A Hong Kong police recruit about to enter training next week has been arrested and sacked for allegedly joining anti-government protests and possessing weapons.
The 21-year-old constable was taken into custody on Thursday after officers found an extendable baton, four imitation firearms, two bottles of carbon dioxide gas and a tactical vest at his home in Kwun Tong. He was held on suspicion of possessing imitation firearms and offences against the Weapons Ordinance. No charges have been laid and he was granted bail, but fired from the force.
A police insider said the man applied to the force last June and signed a contract last month. He was supposed to join an orientation day at Police College on Thursday but was instead directed to police headquarters in Wan Chai, where he was arrested.
“The police recruitment division received reports saying the man had participated in different protests,” the source said. “The reports also attached pictures showing him holding extendable batons. He claimed that he joined the rally but denied taking part in any illegal activities. He also said the possession of the items was for collection purposes.”

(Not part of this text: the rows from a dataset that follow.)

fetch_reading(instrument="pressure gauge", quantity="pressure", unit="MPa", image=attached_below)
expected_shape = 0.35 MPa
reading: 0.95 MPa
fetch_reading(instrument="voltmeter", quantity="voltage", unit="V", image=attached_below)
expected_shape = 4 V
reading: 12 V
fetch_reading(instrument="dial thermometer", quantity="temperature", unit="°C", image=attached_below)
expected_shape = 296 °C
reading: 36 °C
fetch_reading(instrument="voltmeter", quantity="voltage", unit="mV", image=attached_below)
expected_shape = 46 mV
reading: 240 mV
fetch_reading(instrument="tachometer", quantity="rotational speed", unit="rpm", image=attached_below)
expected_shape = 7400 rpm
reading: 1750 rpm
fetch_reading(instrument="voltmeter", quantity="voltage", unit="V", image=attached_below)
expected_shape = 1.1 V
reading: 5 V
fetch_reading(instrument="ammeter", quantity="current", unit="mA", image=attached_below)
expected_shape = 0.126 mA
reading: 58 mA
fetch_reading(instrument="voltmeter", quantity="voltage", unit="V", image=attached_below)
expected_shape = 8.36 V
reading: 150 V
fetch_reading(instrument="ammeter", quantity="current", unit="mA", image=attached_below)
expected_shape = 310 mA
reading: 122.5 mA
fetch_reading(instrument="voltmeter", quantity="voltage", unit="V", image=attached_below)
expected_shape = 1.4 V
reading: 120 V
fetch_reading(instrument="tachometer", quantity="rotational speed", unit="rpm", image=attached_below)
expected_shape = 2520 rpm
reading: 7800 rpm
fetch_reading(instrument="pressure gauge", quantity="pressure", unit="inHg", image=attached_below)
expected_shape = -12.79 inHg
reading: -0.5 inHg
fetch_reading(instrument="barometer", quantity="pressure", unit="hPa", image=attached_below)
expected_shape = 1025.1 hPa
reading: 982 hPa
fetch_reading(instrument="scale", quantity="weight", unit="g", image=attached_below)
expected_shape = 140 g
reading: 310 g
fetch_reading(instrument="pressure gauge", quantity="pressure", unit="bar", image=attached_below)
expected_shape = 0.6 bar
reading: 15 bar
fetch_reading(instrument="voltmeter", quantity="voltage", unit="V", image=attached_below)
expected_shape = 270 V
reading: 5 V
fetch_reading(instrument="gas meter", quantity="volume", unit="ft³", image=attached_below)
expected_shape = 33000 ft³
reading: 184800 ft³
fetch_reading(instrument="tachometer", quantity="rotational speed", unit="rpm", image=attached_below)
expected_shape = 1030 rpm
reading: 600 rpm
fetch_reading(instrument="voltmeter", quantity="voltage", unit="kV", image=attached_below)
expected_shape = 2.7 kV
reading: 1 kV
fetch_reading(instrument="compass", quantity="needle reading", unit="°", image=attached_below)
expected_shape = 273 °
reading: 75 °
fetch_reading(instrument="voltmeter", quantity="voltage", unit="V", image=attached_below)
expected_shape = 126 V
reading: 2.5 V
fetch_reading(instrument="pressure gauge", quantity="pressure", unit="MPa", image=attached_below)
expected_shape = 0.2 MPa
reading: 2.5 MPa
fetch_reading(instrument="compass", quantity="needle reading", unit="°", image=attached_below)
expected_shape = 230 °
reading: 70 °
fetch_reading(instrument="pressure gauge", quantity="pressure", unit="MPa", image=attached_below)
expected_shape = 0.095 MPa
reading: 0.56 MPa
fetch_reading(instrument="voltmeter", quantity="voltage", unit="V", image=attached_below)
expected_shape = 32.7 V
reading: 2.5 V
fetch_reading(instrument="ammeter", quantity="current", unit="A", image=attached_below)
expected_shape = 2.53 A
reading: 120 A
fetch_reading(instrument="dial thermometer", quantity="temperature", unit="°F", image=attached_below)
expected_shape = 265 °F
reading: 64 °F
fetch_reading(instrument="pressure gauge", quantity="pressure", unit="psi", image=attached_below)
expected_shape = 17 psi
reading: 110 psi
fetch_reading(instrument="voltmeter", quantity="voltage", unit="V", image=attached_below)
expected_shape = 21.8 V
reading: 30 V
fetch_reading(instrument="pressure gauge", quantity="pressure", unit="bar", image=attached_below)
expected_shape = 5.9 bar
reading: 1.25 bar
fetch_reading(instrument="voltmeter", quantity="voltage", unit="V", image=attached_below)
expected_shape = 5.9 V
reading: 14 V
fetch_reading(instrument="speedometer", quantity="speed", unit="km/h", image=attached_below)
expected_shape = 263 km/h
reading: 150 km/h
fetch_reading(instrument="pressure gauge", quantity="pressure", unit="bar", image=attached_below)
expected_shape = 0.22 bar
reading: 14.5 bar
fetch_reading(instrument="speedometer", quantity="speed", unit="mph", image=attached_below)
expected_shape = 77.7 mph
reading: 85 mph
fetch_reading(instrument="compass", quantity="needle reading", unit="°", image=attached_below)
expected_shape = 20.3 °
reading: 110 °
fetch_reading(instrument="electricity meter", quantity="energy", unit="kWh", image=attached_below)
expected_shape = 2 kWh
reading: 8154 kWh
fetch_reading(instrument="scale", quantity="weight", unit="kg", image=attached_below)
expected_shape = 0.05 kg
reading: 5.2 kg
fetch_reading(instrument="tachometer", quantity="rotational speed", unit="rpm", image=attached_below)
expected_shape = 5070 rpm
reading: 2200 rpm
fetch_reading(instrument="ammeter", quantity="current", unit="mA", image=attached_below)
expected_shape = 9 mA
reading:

The Post understood the informant was his friend who had also applied to the force last June but was not hired. By the end of last year, the force had 31,154 officers, up from 29,843 in 2017/2018. The force aimed to recruit 1,815 officers between April 2019 and this February. Although it received 10,846 applications, only 766 hires were made, compared with 1,341 in the previous financial year. Many hopefuls failed to meet entry requirements, while the force was also trying to ensure candidates had integrity and could manage their emotions, according to the Junior Police Officers’ Association.
The force said earlier recruitment was difficult amid the social unrest, given many officers were doxxed. The online publishing of personal information could not only affect the individuals but their families as well. The force is seeking to add 1,620 constables and 225 probationary inspectors to the ranks this financial year to meet a higher demand for policing service, such as maintaining order at public events. The Security Bureau told lawmakers earlier this year the force had adopted a proactive recruitment strategy to attract high-calibre, competent candidates.